検索結果の見た目や構成がクエリごとにGoogle側で組み立てられるようになると、従来の順位表示を前提としたクリック導線の設計は効果を保ちにくくなります。ページ単位の見栄えを整えるより、質問に対する答えが明確な文単位で成立しているかどうかが重要になる方向です。コラムやFAQページでは、一つの見出しに一つの結論を対応させ、生成側がそのまま引用しやすい形で事実と数値を提示する書き方が有効な備えになります。
Universal Cartとエージェント型コマース
検索やGeminiアプリ、YouTube、Gmailなど複数のサービスを横断して使えるUniversal Cartが導入されます。カートに商品を追加すると、価格変動や在庫復活をバックグラウンドで追跡し、価格履歴に基づくインサイトも提示します。この夏からまずSearchとGeminiアプリ(米国)で展開され、YouTubeとGmailへの対応は後続となります。
海外向けにECやサービスを展開する企業にとっては、購買検討がひとつのカートを軸に複数チャネルをまたいで進む前提での情報設計が必要になります。価格や在庫、キャンペーン期間といった商品情報をページ内で明確かつ更新頻度高く記載しておくことが、エージェントに正しく参照される条件になります。
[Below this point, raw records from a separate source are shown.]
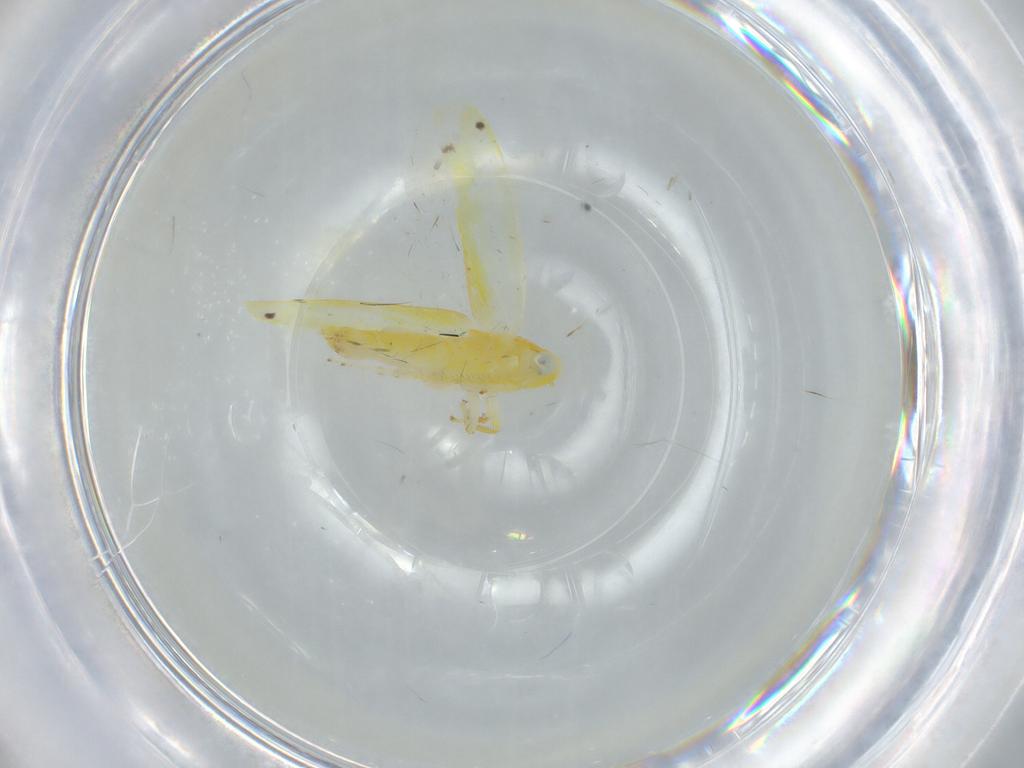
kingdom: Animalia
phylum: Arthropoda
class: Insecta
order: Hemiptera
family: Cicadellidae
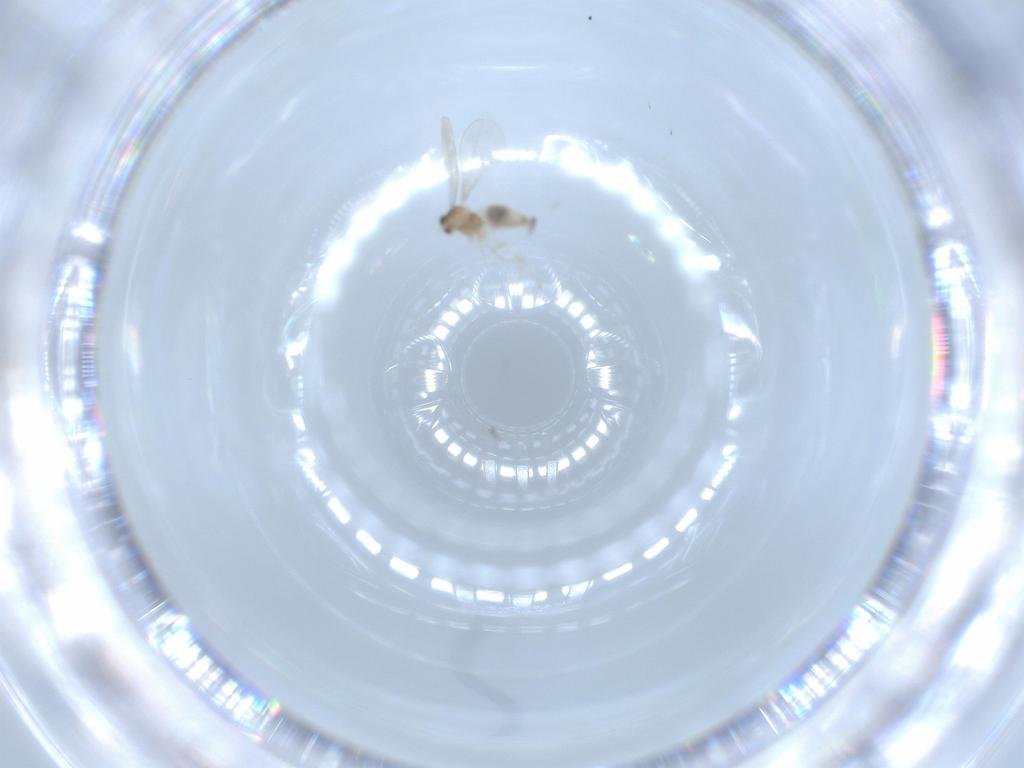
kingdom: Animalia
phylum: Arthropoda
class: Insecta
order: Diptera
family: Cecidomyiidae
SynthIDとContent Credentialsによる真正性の可視化
Googleは画像や動画の透かし技術SynthIDの検証機能を、Geminiアプリに続いて検索とChromeにも近日中に拡大します。あわせてContent Credentialsの検証機能もGeminiアプリ、検索、Chromeへ数か月以内に追加され、コンテンツがAI生成かカメラ由来か、生成AIで編集されているかをユーザー側で確認できるようになります。OpenAIやKakao、ElevenLabsといった他社もSynthIDの採用を進めています。
AI生成コンテンツの真正性が検索結果上で可視化される流れは、AIOにおいて発信元の透明性がこれまで以上に評価材料となる方向を示しています。自社コラムやプレスリリースでは、執筆者情報や公開日、一次情報へのリンクを明示し、発信元としての信頼性を裏付ける記載を継続することが備えになります。
海外マーケティング担当者への示唆
今回の発表全体を通じて言えるのは、検索エージェントが継続的にコンテンツを巡回し、生成型のUIが都度組み立てられ、真正性の検証が標準機能になっていくという流れです。対応としては、一次情報に基づいた正確な記述、見出しと結論を一致させた構成、執筆者や公開日の明記という基本を徹底することが、変化の大きさに関わらず有効な土台になります。